Despite these overwhelming statistics, proper treatment can help reduce or lessen the severity of symptoms. Treatment may mean short-term hospitalization, especially when there is an immediate threat to a person’s life, such as from suicidal behaviors and alcohol or drug dependence. But in most cases, psychotherapy, or “talk therapy,” is effective in helping people to manage even the most destructive symptoms of the illness. For example, an NIMH-funded study of 101 women with borderline personality disorder showed that dialectical behavior therapy (DBT) reduced suicide attempts by half compared with other types of psychotherapy. DBT also excelled at reducing use of emergency room and inpatient services and retained more participants in therapy, compared to other mostly traditional approaches to treatment.2

Aiming to improve the way we think about and study borderline personality disorder and other mental illnesses, efforts to reclassify these disorders are underway, including NIMH’s own RDoC project. In particular, the goal of RDoC is to examine basic categories of mental function, such as fear or working memory, which cut across traditional disorder definitions. This approach will allow researchers to link the genetic and social underpinnings of a particular mental function with their associated biochemical and neural processes and resultant behaviors or other symptoms. Whatever the outcome of reclassification efforts, however, we must keep in mind the essence of the question — that “borderline personality disorder” by any other name would still be as real, as disabling, and as necessary to treat, as other serious mental illnesses.


References

1. Lenzenweger MF, Lane MC, Loranger AW, Kessler RC. DSM-IV personality disorders in the National Comorbidity Survey Replication. Biol Psychiatry. 2007 Sep 15;62(6):553-64.

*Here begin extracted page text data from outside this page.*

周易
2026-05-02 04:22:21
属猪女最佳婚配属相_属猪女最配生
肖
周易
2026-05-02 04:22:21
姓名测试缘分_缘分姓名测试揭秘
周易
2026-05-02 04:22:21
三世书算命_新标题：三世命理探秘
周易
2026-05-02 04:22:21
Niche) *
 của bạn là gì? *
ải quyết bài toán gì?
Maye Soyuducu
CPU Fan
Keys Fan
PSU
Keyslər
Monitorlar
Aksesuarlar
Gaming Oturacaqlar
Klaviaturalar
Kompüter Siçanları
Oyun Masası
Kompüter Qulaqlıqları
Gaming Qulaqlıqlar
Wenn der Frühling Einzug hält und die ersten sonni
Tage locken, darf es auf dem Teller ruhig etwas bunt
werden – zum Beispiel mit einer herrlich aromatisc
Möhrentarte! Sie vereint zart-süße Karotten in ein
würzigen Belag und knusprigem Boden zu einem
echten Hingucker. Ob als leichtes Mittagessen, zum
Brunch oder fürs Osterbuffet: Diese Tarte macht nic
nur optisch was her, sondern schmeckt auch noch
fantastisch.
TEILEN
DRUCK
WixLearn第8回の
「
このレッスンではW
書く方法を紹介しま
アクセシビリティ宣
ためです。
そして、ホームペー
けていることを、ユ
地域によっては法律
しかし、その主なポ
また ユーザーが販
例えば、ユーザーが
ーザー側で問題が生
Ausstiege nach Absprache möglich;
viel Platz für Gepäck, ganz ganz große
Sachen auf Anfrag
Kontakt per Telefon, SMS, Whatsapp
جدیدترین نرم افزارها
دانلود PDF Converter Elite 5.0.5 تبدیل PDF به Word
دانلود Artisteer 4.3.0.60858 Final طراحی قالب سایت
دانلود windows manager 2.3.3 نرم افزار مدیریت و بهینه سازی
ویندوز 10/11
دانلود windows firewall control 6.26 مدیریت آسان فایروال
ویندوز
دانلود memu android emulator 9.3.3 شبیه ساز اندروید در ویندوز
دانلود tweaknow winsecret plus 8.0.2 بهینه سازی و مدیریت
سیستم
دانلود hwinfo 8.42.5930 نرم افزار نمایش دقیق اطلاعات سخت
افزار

2. Linehan MM, Comtois KA, Murray AM, Brown MZ, Gallop RJ, Heard HL, Korslund KE, Tutek DA, Reynolds SK, Lindenboim N. Two-year randomized controlled trial and follow-up of dialectical behavior therapy vs therapy by experts for suicidal behaviors and borderline personality disorder. Arch Gen Psychiatry. 2006 Jul;63(7):757-66.

3. Zanarini MC, Frankenburg FR, Hennen J, Reich DB, Silk KR. The McLean Study of Adult Development (MSAD): overview and implications of the first six years of prospective follow-up. J Personal Disord. 2005 Oct;19(5):505-23.